Hao Zhang ¹ Dong Wang ² Xun Zhang ¹ Yifan Wang ¹ Haijun Liu ¹ Qiuxiang Tang ^1* Tao Lin ^3*

• ¹ Xinjiang Agricultural University, Ürümqi, China
• ² Xinjiang Jinfengyuan Seed Industry Co., LTD, Wensu, China
• ³ Research Institute of Economic Crops, Xinjiang Academy of Agricultural Sciences, Urumqi, Xinjiang, China

Introduction: Polyethylene mulch film (PE) is a key agricultural practice for enhancing crop production and income in water-scarce regions. However, the complete recycling of PE remains challenging, resulting in the persistence of residual film fragments in the soil, which compromises soil structure and negatively impacts crop growth and yield potential.

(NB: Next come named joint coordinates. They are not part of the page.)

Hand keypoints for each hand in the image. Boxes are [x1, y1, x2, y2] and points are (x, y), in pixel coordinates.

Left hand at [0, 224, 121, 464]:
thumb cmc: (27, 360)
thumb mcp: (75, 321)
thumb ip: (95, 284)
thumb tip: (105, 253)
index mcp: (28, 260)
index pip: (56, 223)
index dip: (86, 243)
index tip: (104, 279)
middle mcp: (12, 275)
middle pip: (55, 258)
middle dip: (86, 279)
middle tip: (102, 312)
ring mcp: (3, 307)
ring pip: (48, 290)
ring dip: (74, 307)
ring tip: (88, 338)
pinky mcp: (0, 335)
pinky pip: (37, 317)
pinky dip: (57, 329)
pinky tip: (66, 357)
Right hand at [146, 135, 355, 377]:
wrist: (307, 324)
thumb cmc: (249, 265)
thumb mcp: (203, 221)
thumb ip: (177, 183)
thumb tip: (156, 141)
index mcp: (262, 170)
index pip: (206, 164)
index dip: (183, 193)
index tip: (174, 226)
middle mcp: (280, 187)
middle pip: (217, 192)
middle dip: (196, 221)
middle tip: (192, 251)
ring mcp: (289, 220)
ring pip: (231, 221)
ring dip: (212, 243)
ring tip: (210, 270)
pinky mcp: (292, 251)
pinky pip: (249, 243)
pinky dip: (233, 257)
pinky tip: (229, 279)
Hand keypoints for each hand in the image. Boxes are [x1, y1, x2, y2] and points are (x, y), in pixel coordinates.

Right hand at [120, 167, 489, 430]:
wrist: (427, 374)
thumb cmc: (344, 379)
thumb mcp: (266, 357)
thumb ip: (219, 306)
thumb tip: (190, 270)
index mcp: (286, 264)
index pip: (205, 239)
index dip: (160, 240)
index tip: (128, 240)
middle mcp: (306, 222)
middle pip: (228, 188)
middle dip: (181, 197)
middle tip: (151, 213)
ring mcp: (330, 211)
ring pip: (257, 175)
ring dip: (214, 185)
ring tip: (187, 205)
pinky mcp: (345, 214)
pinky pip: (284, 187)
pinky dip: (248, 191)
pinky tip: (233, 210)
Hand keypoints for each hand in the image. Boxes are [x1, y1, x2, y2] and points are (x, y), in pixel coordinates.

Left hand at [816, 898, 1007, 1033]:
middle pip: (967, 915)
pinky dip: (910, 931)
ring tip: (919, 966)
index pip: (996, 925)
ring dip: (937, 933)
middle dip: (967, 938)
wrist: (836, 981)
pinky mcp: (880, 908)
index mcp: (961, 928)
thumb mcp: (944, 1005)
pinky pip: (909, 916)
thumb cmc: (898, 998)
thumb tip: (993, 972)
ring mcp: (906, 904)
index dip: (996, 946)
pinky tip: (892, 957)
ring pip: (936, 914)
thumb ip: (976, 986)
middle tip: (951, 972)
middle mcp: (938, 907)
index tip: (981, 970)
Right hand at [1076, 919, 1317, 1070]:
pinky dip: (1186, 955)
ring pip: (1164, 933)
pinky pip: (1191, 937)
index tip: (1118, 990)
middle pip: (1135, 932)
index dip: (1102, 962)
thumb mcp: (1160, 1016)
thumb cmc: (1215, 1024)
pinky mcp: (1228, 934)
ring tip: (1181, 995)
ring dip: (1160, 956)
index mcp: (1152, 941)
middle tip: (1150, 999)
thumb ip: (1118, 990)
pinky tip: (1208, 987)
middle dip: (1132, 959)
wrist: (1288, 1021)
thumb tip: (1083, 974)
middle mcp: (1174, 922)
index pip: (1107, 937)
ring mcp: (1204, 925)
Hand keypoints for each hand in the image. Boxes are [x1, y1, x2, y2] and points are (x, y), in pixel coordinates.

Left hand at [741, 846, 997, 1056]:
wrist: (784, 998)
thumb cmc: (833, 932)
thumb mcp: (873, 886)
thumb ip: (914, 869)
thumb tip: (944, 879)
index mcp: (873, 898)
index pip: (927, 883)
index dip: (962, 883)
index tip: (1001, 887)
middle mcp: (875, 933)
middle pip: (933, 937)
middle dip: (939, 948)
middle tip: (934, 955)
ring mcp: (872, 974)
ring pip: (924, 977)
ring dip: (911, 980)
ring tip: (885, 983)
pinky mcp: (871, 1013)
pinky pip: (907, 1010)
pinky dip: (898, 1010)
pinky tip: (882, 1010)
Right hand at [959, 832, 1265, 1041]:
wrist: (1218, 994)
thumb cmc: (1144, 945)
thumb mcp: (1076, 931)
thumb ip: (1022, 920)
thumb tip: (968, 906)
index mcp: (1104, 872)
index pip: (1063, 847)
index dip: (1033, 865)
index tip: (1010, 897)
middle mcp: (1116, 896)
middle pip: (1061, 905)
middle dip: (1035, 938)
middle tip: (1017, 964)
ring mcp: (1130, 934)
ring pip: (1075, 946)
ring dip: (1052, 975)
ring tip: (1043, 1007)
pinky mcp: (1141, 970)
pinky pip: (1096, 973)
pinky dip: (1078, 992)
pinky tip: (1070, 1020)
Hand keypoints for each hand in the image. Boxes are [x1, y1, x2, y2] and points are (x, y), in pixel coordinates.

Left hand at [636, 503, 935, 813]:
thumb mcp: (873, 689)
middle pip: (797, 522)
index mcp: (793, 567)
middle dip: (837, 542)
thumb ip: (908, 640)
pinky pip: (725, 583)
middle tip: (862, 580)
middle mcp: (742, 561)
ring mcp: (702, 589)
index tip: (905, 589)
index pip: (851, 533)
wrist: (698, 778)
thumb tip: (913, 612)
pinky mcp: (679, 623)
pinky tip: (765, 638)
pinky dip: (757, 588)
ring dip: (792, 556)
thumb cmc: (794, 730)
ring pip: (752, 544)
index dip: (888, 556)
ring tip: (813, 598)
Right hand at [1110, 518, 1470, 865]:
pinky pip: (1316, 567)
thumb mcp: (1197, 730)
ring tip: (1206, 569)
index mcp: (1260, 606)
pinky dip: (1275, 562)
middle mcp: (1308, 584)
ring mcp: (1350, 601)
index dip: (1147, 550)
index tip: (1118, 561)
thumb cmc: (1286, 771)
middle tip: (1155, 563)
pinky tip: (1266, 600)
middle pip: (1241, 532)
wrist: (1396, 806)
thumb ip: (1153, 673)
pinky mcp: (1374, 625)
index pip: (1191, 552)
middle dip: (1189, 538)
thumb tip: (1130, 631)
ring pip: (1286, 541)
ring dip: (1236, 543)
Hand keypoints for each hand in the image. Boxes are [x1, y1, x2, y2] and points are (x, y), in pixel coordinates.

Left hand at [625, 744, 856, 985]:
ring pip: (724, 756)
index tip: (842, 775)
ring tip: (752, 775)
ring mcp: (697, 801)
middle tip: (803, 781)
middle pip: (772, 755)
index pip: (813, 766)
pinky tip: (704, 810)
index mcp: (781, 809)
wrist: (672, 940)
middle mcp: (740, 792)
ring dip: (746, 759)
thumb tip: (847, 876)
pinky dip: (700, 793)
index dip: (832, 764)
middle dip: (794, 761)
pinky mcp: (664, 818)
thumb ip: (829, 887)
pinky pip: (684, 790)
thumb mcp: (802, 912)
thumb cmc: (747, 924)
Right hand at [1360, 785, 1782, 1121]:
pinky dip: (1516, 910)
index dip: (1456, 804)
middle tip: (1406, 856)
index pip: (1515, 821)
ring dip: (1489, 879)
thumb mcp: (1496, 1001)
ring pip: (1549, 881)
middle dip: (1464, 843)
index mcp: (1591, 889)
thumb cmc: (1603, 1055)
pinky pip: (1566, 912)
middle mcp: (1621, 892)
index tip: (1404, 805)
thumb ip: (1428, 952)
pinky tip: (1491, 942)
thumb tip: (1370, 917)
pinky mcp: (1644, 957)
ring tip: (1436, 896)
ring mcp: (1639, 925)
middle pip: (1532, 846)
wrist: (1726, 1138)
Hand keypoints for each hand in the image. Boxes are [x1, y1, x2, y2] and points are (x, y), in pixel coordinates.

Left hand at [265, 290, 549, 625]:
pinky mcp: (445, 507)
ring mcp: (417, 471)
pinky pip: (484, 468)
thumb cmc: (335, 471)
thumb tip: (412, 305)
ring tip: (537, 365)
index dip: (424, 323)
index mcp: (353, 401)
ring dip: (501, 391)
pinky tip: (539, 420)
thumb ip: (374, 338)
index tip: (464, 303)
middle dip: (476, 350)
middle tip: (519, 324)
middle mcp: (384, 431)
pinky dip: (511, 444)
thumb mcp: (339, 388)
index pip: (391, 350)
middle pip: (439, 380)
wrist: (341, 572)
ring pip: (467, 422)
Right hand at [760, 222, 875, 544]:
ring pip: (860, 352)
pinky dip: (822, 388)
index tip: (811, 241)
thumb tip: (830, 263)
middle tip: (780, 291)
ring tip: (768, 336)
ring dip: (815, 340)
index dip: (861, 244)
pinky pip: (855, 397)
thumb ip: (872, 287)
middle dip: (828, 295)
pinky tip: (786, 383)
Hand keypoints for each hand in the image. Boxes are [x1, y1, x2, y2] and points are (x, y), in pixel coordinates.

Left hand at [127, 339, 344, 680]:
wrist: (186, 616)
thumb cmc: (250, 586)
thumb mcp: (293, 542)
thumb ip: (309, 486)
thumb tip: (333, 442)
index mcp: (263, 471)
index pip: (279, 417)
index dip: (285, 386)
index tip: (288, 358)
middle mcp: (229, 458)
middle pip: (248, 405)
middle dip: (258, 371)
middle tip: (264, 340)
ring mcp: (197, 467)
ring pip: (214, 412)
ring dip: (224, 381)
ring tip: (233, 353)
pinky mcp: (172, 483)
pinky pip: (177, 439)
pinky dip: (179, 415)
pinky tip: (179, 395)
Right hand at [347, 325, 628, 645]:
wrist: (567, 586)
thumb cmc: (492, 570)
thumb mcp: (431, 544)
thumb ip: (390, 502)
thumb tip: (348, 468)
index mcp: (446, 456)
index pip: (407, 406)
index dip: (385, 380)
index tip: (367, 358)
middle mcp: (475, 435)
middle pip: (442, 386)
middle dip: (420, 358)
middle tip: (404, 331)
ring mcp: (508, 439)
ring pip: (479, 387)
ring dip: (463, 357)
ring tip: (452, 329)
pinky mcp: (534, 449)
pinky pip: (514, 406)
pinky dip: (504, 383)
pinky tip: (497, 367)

Although biodegradable mulch film (BEMF) is considered a promising alternative, the underlying mechanisms governing its regulation of soil water and thermal dynamics, as well as its subsequent impacts on crop productivity, are yet to be fully elucidated.Methods: Therefore, a comprehensive understanding of how BEMF influences soil water dynamics, thermal regimes, and crop growth and development is crucial for assessing its ecological adaptability. In this study field plot experiments were carried out over three consecutive growing seasons (2021 -2023) under three irrigation quotas: W1 (63.6% crop evapotranspiration [ETc], 315 mm), W2 (81.8% ETc, 405 mm), and W3 (100% ETc, 495 mm).Results: The findings revealed that PE left residual film fragments of 12.95 kg• ha -1 in the soil after mechanical recovery, while BEMF exhibited no such residue accumulation. However, BEMF reduced soil effective temperature by 100 -111°C and soil water content by 2.82 -9.42% compared to PE. These adverse effects under BEMF significantly impaired cotton net photosynthetic rate (Pn) and photosynthetic product accumulation. Specifically, BEMF decreased cotton net Pn by 8.42 -18.09%, photosynthetic product accumulation by 10.74 -26.41%, and yield by 651 -1079 kg• ha -1 relative to PE, particularly under the W1 irrigation level. Increasing the irrigation quota mitigated soil water and heat deficits, enhanced cotton net Pn and photosynthetic productivity, boosted yield by 1.76 -31.72%, and increased economic income by 552 -12,423 CNY• ha -1 .Discussion: This study provides a new ecological regional adaptation scheme for BEFM, highlighting that under conventional conditions, BEFM cannot fully substitute the yield advantages of PEFM. Nevertheless, the application of an additional 90 mm of irrigation water effectively mitigates the yield and economic losses associated with BEMF while eliminating the risk of residual film fragment accumulation in the soil. These findings offer valuable insights for advancing the green and sustainable management of agricultural ecosystems.